Em resumo: Teodoro trabalhava o dia todo, estudava à noite, não saía e conversava pouco com os pais. Aos finais de semana assistia o Domingão do Faustão ou jogava vídeo-game. Na visão da maioria das famílias ele era o que se poderia considerar uma pessoa perfeita. Trabalhava sem precisar trabalhar, não tinha idéias mirabolantes ou revolucionárias, sem problemas na escola e evitava a todo custo qualquer discussão. Era um adolescente em fuga. Algo já dizia dentro dele que se ele fosse esperto o melhor era evitar a própria companhia.
Devia ser largamente usado como exemplo pelas tias que acusavam os próprios filhos de vagabundos irresponsáveis.
Pensando agora, nunca o vi falar dessa época com saudades. Ele diz que era seu jeito de se ausentar de tudo, de ter que pensar demais na vida, de ter que se emputecer com o mundo, com a família.

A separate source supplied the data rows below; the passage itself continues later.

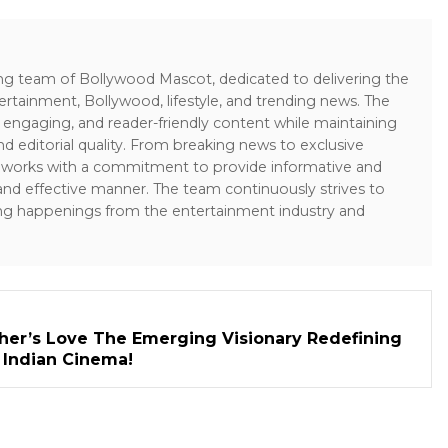
ing team of Bollywood Mascot, dedicated to delivering the
ertainment, Bollywood, lifestyle, and trending news. The
 engaging, and reader-friendly content while maintaining
and editorial quality. From breaking news to exclusive
sk works with a commitment to provide informative and
 and effective manner. The team continuously strives to
ng happenings from the entertainment industry and
her’s Love The Emerging Visionary Redefining
n Indian Cinema!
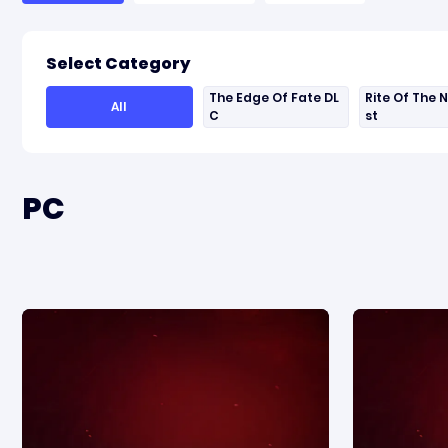
Select Category
The Edge Of Fate DL
Rite Of The 
All
C
st
PC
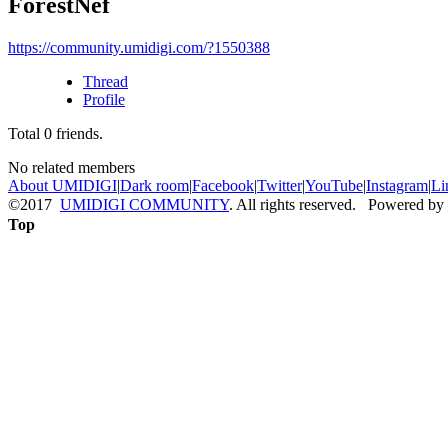
ForestNef
https://community.umidigi.com/?1550388
Thread
Profile
Total
0
friends.
No related members
About UMIDIGI
|
Dark room
|
Facebook
|
Twitter
|
YouTube
|
Instagram
|
Li
©2017
UMIDIGI COMMUNITY
. All rights reserved. Powered by
Top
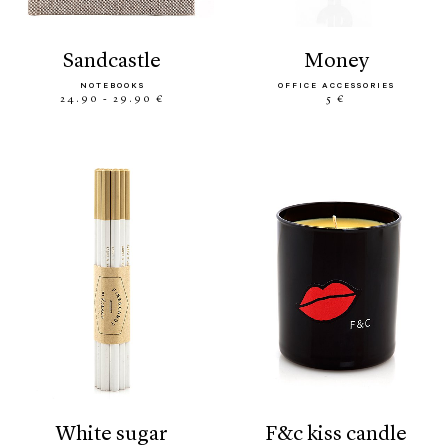
sandcastle
money
NOTEBOOKS
OFFICE ACCESSORIES
24.90 - 29.90 €
5 €
white sugar
f&c kiss candle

Tenho medo de ele gostar mais de ser a pessoa que é hoje, não porque essa pessoa seja menos interessante, mas porque antes era confortável e agora é chão sujo de vômito, ressaca quase todos os dias da semana (se é que ele ainda se dá ao luxo de sentir ressaca) e depressão profunda. Sua mãe, ao contrário dele, sempre me joga na cara o filho perfeito que perdeu e me culpa como se tivesse sido eu o responsável por tudo. Seria muito bom se ela estivesse certa, porque aí era fácil resolver. Mas eu (tadinho de mim) não tenho o poder de destruir a vida de ninguém. Deus deixou essa tarefa nas mãos das mulheres.
Já ouvi essa história tantas e tantas vezes, com tão poucas variações que consigo me imaginar encostado no muro da escola assistindo a cena que acontece do outro lado da quadra (aquela famosa quadra com traves, cestas e uma rede surrada e rasgada no meio): Teo na fila pra comprar um pastel e um refresco amarelo com gosto de açúcar, quando percebe um sorriso que vem em sua direção diretamente de um cardume de meninas do primeiro ano. Eu vejo Teodoro ficar vermelho, dar uma ajeitada inconsciente e completamente estabanada no cabelo, entregando toda a timidez e tenho até a impressão de que dá pra notar que os joelhos do menino bobo vacilaram. E o sorriso persiste e quem sorri é Natália e Teo não sabia, mas já estava todo lascado.